Судьба де Сада и его творчество заставляют задумываться о том, можно ли существовать в обществе, не жертвуя своей индивидуальностью».
Диск первый
После съемок, которые закончились около шести вечера, я решила навестить Арсения.
Позвонила его матери. Она сразу ответила, но услышав, что это я, стала говорить настороженно. Оказалось, что они уже забрали Сеню домой под расписку.
— Видишь ли, Вика, — быстро говорила она, — обслуживание там не очень-то. А дома и стены помогают. Вот с работой, конечно, у него будут проблемы. Он работал в крупной компании, а кому сейчас нужны такие кадры?
Она всхлипнула.
— Успокойтесь, тетя Зина, — сказала я. — Я сейчас еду в квартиру, вот и подумала, что, может, нужно чего-нибудь. Может, лекарства какие?
— Лекарства? — переспросила она, сразу успокаиваясь. — Да, тут навыписывали незнамо сколько! Вроде все уже купили.
— Так мне заехать? — еще раз спросила я, уже надеясь, что она откажет.
— Хорошо. Только прошу не беспокоить Сенечку ненужными разговорами.

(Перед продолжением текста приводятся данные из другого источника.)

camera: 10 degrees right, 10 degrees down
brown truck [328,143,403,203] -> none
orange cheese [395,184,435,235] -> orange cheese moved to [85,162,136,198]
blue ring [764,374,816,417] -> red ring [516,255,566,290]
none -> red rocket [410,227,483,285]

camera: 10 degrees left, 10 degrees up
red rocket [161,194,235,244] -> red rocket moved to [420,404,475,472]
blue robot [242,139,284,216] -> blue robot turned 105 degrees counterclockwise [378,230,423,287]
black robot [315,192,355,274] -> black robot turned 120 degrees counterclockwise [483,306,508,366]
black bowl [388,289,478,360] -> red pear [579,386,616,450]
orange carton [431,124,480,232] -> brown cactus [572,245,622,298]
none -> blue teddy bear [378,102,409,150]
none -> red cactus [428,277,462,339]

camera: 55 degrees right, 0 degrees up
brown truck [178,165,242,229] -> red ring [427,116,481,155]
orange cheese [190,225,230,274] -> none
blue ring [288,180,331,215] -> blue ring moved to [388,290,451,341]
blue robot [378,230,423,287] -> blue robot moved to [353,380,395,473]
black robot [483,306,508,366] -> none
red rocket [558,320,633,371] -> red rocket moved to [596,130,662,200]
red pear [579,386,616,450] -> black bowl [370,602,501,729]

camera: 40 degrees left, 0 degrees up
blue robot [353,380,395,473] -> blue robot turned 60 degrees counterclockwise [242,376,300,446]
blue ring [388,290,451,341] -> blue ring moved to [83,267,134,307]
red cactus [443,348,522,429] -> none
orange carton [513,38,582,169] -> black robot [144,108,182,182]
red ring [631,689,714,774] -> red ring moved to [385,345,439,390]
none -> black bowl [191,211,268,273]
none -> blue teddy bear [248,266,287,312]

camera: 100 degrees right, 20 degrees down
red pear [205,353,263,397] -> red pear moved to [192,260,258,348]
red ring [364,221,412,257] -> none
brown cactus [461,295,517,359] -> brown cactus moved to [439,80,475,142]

— Обещаю, — сказала я и отключилась.
«Тоже мне барышня кисейная! — отчего-то начала я возмущаться в душе. — Всех на уши поставил! Бегайте вокруг него теперь на задних лапках!»
Захватив по пути сок и фрукты, я подъехала к их дому. И увидела у подъезда тетю Зину, которая явно меня поджидала.
— Здравствуй еще раз, Виктория! — сказала она и зачем-то взяла из моих рук сумку с персиками и виноградом. — Пошли.
Арсений в буквальном смысле возлежал на куче подушечек на диване в гостиной. И смотрел мультфильмы. Когда я вошла, он глянул с безразличным выражением и вяло поздоровался.
«Вконец обколотый. Ему бы сейчас экстази впендюрить! Живо бы пришел в себя!» — зло подумала я и проговорила сахарным голоском:
— Как ты себя чувствуешь. Сенечка?
— Нормально, — буркнул он и вновь стал смотреть на экран.
— Ну, вы поговорите тут, — ласково произнесла тетя Зина, — а я чайник поставлю. И фрукты помою.
Она скрылась, но на ее месте тут же возник отец Сени. Я не помнила его имени-отчества и просто кивнула, улыбнувшись. Он тоже кивнул, быстро окинув меня живыми, враз заблестевшими карими глазами, и вышел, плотно прикрыв дверь.
— Ишь, как отец на тебя сразу запал! — вдруг сказал Сеня и развернулся ко мне.
— С чего ты взял? — спросила я, пожимая плечами. — Просто твое больное воображение…
— Я не болен! Не болен! — тут же взвился Сеня. — Просто мне все здесь остоеб…ло! Понимаешь ты это?